Source material section start

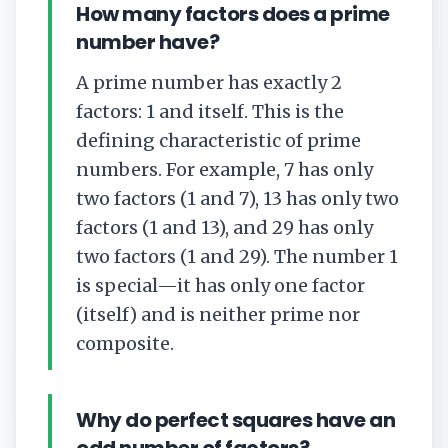
How many factors does a prime
number have?
A prime number has exactly 2
factors: 1 and itself. This is the
defining characteristic of prime
numbers. For example, 7 has only
two factors (1 and 7), 13 has only two
factors (1 and 13), and 29 has only
two factors (1 and 29). The number 1
is special—it has only one factor
(itself) and is neither prime nor
composite.
Why do perfect squares have an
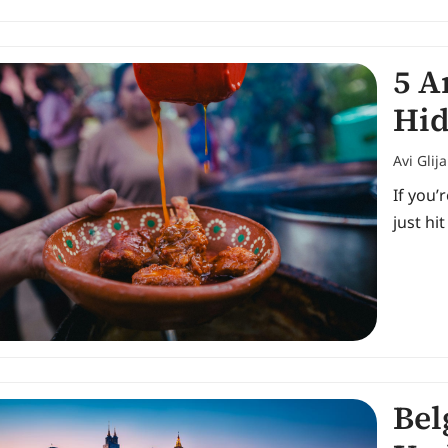
5 A
Hid
Avi Glij
If you’
just hi
Bel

Source material section end

• Task directions: Print the lines above word for word, with no changes, and leave the pictures out.

• Completed task:
How many factors does a prime
number have?
A prime number has exactly 2
factors: 1 and itself. This is the
defining characteristic of prime
numbers. For example, 7 has only
two factors (1 and 7), 13 has only two
factors (1 and 13), and 29 has only
two factors (1 and 29). The number 1
is special—it has only one factor
(itself) and is neither prime nor
composite.
Why do perfect squares have an
5 A
Hid
Avi Glij
If you’
just hi
Bel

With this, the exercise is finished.